» WHAT YOU SHOULD DO
Word for word, restate every entry that follows.

..........

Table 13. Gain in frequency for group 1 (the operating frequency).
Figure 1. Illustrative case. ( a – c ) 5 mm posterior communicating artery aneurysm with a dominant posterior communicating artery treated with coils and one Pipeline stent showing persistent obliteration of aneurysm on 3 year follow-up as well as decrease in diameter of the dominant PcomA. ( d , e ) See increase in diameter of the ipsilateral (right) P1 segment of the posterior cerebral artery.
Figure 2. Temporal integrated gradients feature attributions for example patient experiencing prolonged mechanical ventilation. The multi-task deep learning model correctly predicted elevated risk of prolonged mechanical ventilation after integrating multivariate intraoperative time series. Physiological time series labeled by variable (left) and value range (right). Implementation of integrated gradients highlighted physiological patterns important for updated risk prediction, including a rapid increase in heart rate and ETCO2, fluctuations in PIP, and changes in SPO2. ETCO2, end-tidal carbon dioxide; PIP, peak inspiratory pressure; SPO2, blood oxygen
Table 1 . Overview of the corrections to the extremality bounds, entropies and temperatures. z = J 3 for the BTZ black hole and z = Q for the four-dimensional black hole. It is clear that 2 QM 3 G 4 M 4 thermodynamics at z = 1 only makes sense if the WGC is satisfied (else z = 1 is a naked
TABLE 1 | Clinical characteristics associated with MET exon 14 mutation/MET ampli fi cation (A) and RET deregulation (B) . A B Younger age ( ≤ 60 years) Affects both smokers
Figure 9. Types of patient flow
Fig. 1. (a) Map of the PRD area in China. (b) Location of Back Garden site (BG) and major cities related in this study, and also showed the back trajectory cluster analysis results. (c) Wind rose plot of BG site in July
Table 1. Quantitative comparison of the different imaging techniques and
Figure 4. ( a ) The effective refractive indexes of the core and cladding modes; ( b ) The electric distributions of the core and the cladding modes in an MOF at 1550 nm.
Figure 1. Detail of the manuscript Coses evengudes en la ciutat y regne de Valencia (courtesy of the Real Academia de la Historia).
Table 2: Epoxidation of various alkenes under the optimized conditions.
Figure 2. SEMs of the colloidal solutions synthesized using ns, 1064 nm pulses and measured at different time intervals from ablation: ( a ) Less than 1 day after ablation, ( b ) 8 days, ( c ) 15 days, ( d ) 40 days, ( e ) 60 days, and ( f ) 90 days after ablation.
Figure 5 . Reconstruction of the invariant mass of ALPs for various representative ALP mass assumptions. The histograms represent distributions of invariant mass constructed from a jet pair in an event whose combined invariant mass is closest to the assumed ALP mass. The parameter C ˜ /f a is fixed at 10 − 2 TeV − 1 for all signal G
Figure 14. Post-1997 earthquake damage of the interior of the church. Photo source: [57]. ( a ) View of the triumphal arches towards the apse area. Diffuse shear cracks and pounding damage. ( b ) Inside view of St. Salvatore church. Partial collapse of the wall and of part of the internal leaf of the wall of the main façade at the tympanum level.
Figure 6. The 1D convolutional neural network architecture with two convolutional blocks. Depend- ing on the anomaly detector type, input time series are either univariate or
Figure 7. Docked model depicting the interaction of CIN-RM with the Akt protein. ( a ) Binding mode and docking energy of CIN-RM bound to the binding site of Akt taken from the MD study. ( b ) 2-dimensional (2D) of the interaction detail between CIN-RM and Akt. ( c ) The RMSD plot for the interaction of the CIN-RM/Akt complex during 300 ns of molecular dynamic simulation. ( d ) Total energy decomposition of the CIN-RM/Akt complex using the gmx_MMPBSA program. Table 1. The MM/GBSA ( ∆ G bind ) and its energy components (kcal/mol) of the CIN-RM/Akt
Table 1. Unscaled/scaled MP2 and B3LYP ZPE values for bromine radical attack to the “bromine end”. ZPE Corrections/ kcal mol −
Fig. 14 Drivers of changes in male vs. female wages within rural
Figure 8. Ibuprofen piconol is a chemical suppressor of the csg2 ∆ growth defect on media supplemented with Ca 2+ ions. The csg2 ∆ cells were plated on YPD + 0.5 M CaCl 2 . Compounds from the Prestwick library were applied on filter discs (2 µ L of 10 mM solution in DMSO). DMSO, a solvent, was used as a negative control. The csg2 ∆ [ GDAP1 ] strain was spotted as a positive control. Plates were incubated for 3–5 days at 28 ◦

..........

» EXPECTED ANSWER
Table 13. Gain in frequency for group 1 (the operating frequency).
Figure 1. Illustrative case. ( a – c ) 5 mm posterior communicating artery aneurysm with a dominant posterior communicating artery treated with coils and one Pipeline stent showing persistent obliteration of aneurysm on 3 year follow-up as well as decrease in diameter of the dominant PcomA. ( d , e ) See increase in diameter of the ipsilateral (right) P1 segment of the posterior cerebral artery.
Figure 2. Temporal integrated gradients feature attributions for example patient experiencing prolonged mechanical ventilation. The multi-task deep learning model correctly predicted elevated risk of prolonged mechanical ventilation after integrating multivariate intraoperative time series. Physiological time series labeled by variable (left) and value range (right). Implementation of integrated gradients highlighted physiological patterns important for updated risk prediction, including a rapid increase in heart rate and ETCO2, fluctuations in PIP, and changes in SPO2. ETCO2, end-tidal carbon dioxide; PIP, peak inspiratory pressure; SPO2, blood oxygen
Table 1 . Overview of the corrections to the extremality bounds, entropies and temperatures. z = J 3 for the BTZ black hole and z = Q for the four-dimensional black hole. It is clear that 2 QM 3 G 4 M 4 thermodynamics at z = 1 only makes sense if the WGC is satisfied (else z = 1 is a naked
TABLE 1 | Clinical characteristics associated with MET exon 14 mutation/MET ampli fi cation (A) and RET deregulation (B) . A B Younger age ( ≤ 60 years) Affects both smokers
Figure 9. Types of patient flow
Fig. 1. (a) Map of the PRD area in China. (b) Location of Back Garden site (BG) and major cities related in this study, and also showed the back trajectory cluster analysis results. (c) Wind rose plot of BG site in July
Table 1. Quantitative comparison of the different imaging techniques and
Figure 4. ( a ) The effective refractive indexes of the core and cladding modes; ( b ) The electric distributions of the core and the cladding modes in an MOF at 1550 nm.
Figure 1. Detail of the manuscript Coses evengudes en la ciutat y regne de Valencia (courtesy of the Real Academia de la Historia).
Table 2: Epoxidation of various alkenes under the optimized conditions.
Figure 2. SEMs of the colloidal solutions synthesized using ns, 1064 nm pulses and measured at different time intervals from ablation: ( a ) Less than 1 day after ablation, ( b ) 8 days, ( c ) 15 days, ( d ) 40 days, ( e ) 60 days, and ( f ) 90 days after ablation.
Figure 5 . Reconstruction of the invariant mass of ALPs for various representative ALP mass assumptions. The histograms represent distributions of invariant mass constructed from a jet pair in an event whose combined invariant mass is closest to the assumed ALP mass. The parameter C ˜ /f a is fixed at 10 − 2 TeV − 1 for all signal G
Figure 14. Post-1997 earthquake damage of the interior of the church. Photo source: [57]. ( a ) View of the triumphal arches towards the apse area. Diffuse shear cracks and pounding damage. ( b ) Inside view of St. Salvatore church. Partial collapse of the wall and of part of the internal leaf of the wall of the main façade at the tympanum level.
Figure 6. The 1D convolutional neural network architecture with two convolutional blocks. Depend- ing on the anomaly detector type, input time series are either univariate or
Figure 7. Docked model depicting the interaction of CIN-RM with the Akt protein. ( a ) Binding mode and docking energy of CIN-RM bound to the binding site of Akt taken from the MD study. ( b ) 2-dimensional (2D) of the interaction detail between CIN-RM and Akt. ( c ) The RMSD plot for the interaction of the CIN-RM/Akt complex during 300 ns of molecular dynamic simulation. ( d ) Total energy decomposition of the CIN-RM/Akt complex using the gmx_MMPBSA program. Table 1. The MM/GBSA ( ∆ G bind ) and its energy components (kcal/mol) of the CIN-RM/Akt
Table 1. Unscaled/scaled MP2 and B3LYP ZPE values for bromine radical attack to the “bromine end”. ZPE Corrections/ kcal mol −
Fig. 14 Drivers of changes in male vs. female wages within rural
Figure 8. Ibuprofen piconol is a chemical suppressor of the csg2 ∆ growth defect on media supplemented with Ca 2+ ions. The csg2 ∆ cells were plated on YPD + 0.5 M CaCl 2 . Compounds from the Prestwick library were applied on filter discs (2 µ L of 10 mM solution in DMSO). DMSO, a solvent, was used as a negative control. The csg2 ∆ [ GDAP1 ] strain was spotted as a positive control. Plates were incubated for 3–5 days at 28 ◦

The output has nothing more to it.